Activities:
a - Translate this sentence from the note on Section 117B(6) into French: "Section 117A(2) states that, in considering this “public interest question”, the court or tribunal must, in particular, have regard in all cases to the considerations listed in section 117B."
b - According to the note on Section 117B(6), which Act contains that provision?
c - Resume the note on Section 117B(6) after its final sentence, not the data.
*** Page extract ***
Following the Supreme Court’s judgment in KO (Nigeria) & Ors v Secretary of State for the Home Department  UKSC 53, the Upper Tribunal in JG (s117B(6) : “reasonable to leave” UK) Turkey (Rev 1)  UKUT 72 (IAC) (15 February 2019), considered the proper construction of Section 117B(6) with the surprsing result that on the facts, an Appellant who was found to be, “both dishonest and unscrupulous, each to a high degree…… flagrantly defied the law of the United Kingdom by overstaying her leave for a large number of years”, succeeded in her appeal.
The Upper Tribunal concluded that JG’s appeal succeeded because Parliament had stated that the public interest did not require her removal, her circumstances considered, despite the fact that, absent section 117B(6), her removal would be proportionate in terms of Article 8 of the ECHR.
As per the Upper Tribunal’s judgement, they accepted that their interpretation of Section 117(B)(6), “ may result in an underserving individual or family remaining in the United Kingdom”.
The Statutory provisions
Section 117B(6) in Part 5A (Article 8 of the ECHR: Public interest considerations) of the Nationality, Immigration and Asylum Act 2002 provides:-
“(6) In the case of a person who is not liable to deportation, the public interest does not require the person’s removal where—
(a)the person has a genuine and subsisting parental relationship with a qualifying child, and
(b)it would not be reasonable to expect the child to leave the United Kingdom.”
Section 117B(6) lies within the section which sets out “public interest considerations applicable in all cases” where a court or tribunal has to determine whether a decision made under the Immigration Acts constitutes a disproportionate interference with a person’s right to respect for private and family life under Article 8 of the ECHR. Section 117A(2) states that, in considering this “public interest question”, the court or tribunal must, in particular, have regard in all cases to the considerations listed in section 117B.
Relevant Immigration Rules
Section EX of Appendix FM (Family members) to the Immigration Rules contains exceptions to certain eligibility requirements for leave to remain as a partner or parent. So far as relevant, EX.1 provides as follows:-
“EX.1. This paragraph applies if
(a)(i) the applicant has a genuine and subsisting parental relationship with a child who –
(aa) is under the age of 18 years, or was under the age of 18 years when the applicant was first granted leave on the basis that this paragraph applied;
(bb) is in the UK;
(cc) is a British Citizen or has lived in the UK continuously for at least the 7 years immediately preceding the date of application; and
(ii)taking into account their best interests as a primary consideration, it would not be reasonable to expect the child to leave the UK; or
The issue before the Upper Tribunal in JG (s117B(6) : “reasonable to leave” UK) Turkey (Rev 1)  UKUT 72 (IAC) (15 February 2019) was what is the proper interpretation of paragraphs 18 and 19 in KO (Nigeria) & Ors v Secretary of State for the Home Department  UKSC 53 .
*** End of Page extract ***
*** Data below ***
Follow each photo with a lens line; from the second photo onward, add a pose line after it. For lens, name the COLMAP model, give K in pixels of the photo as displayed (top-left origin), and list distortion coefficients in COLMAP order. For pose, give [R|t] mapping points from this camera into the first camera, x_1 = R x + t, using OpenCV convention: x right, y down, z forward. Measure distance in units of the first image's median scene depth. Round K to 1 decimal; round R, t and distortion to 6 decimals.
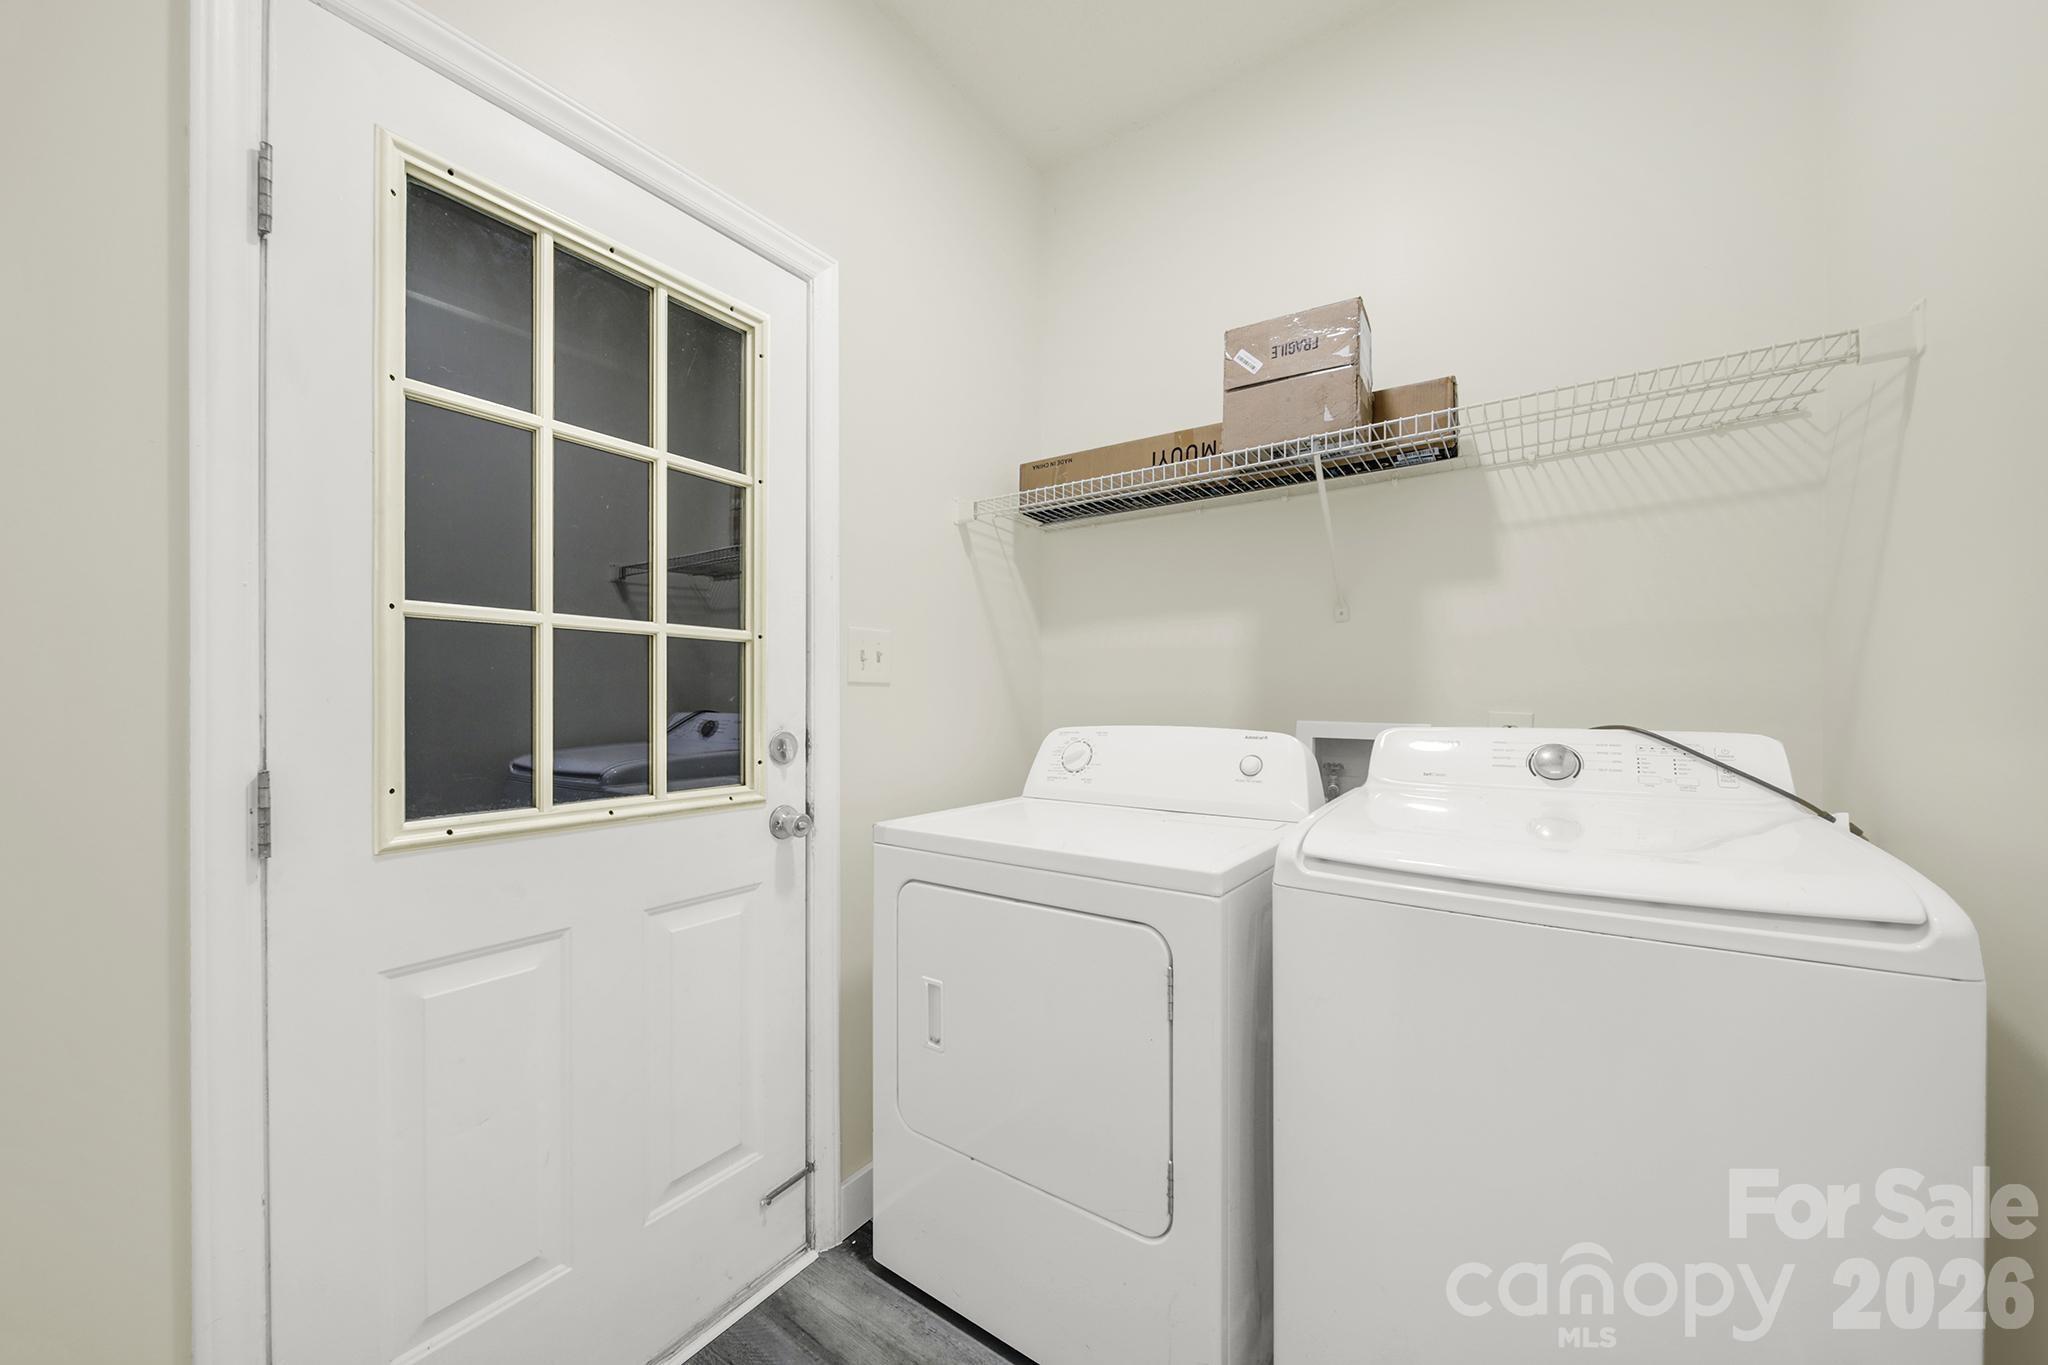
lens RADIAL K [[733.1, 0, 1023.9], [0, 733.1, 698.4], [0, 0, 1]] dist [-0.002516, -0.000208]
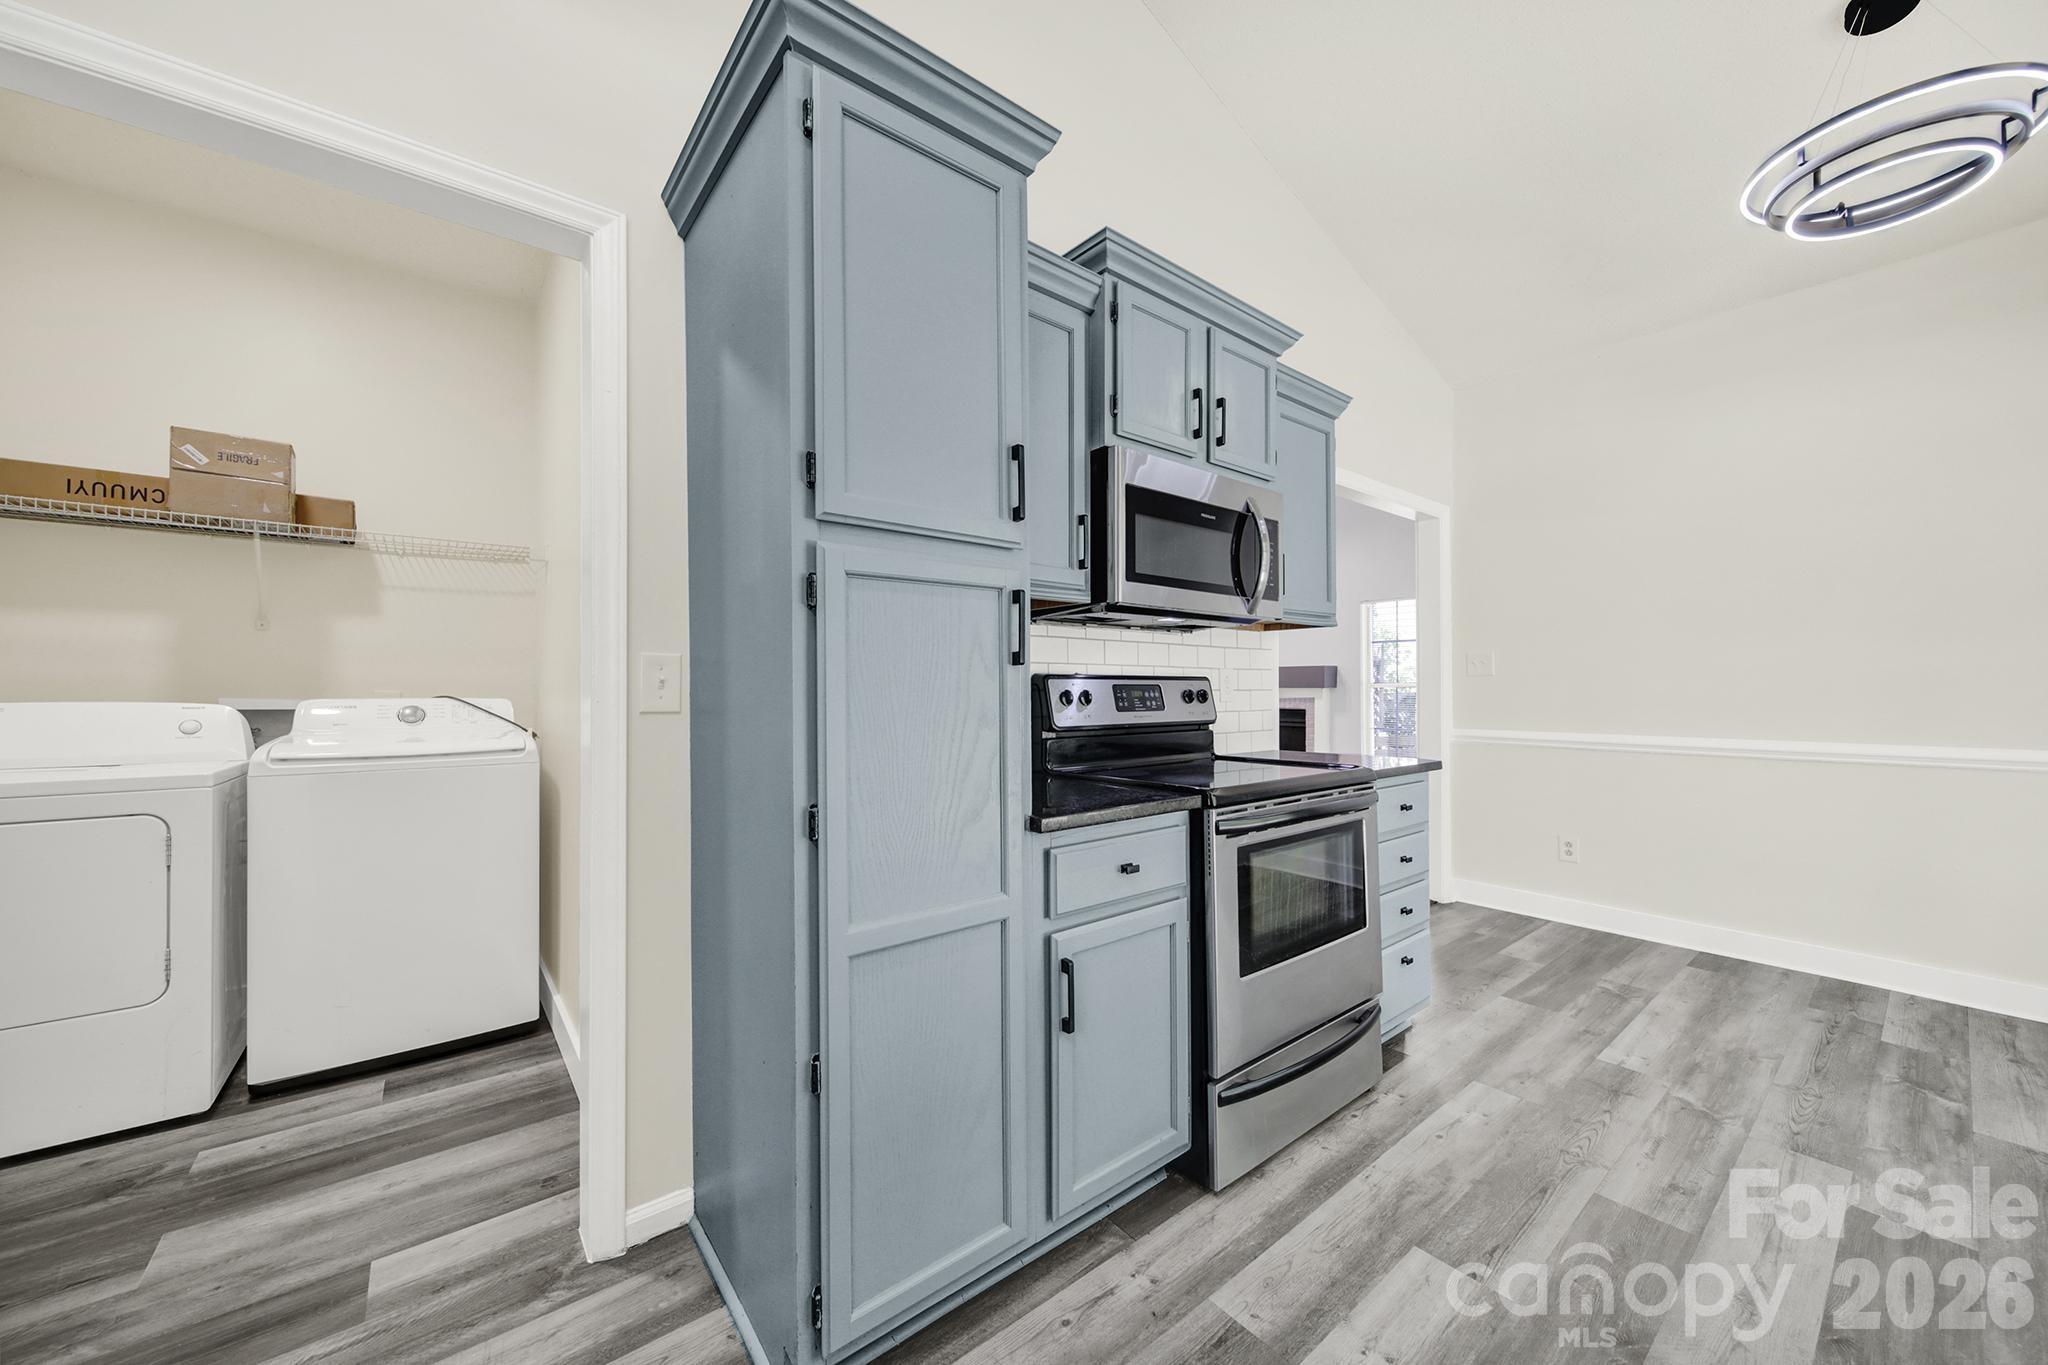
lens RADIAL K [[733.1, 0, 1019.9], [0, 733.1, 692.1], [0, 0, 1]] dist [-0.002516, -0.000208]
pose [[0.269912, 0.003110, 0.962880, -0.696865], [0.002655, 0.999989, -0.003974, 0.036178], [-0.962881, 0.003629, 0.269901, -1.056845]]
*** End of Data below ***
Results of the exercise:
a - L'article 117A(2) dispose que, lors de l'examen de cette « question d'intérêt public », la cour ou le tribunal doit notamment tenir compte, dans tous les cas, des considérations énumérées à l'article 117B.

b - The Nationality, Immigration and Asylum Act 2002, in Part 5A.

c -
On behalf of the Secretary of State, it was submitted that these paragraphs support a construction of section 117B(6)(b), whereby the application of subsection (6) depends upon a tribunal finding, on the particular facts of the case, that the child will be expected to leave the United Kingdom if the person concerned is removed.
The reason why the Secretary of State’s construction of section 117B(6) was crucial in JG was that, having heard evidence from the Appellant and her British partner( also an Italian citizen), it was apparent that, if the Appellant were to be removed from the United Kingdom, it was, as a matter of fact, very unlikely that her British children would follow her. Once outside the United Kingdom, the Appellant would apply for entry clearance, on the basis of Article 8, as she should have done in 2014 (instead of making dishonest applications to enter as a visitor). Accordingly, in the “real world” scenario, the children would not be likely to leave the United Kingdom to join the Appellant, whether in Turkey or elsewhere, whilst she went through the entry clearance process. The children would, in reality, continue living with their father and their paternal grandparents in the Midlands, where they were both attending school.
The submission on behalf of the Appellant was that she did not disagree with that scenario. Rather, it was submitted that it was irrelevant. Section 117B(6) does not, was the submission, depend upon what is likely to happen in the “real world”. Rather, it requires the Tribunal to hypothesise that the children would leave the United Kingdom and ask whether that would be reasonable.
Relevant paragraphs in KO(Nigeria)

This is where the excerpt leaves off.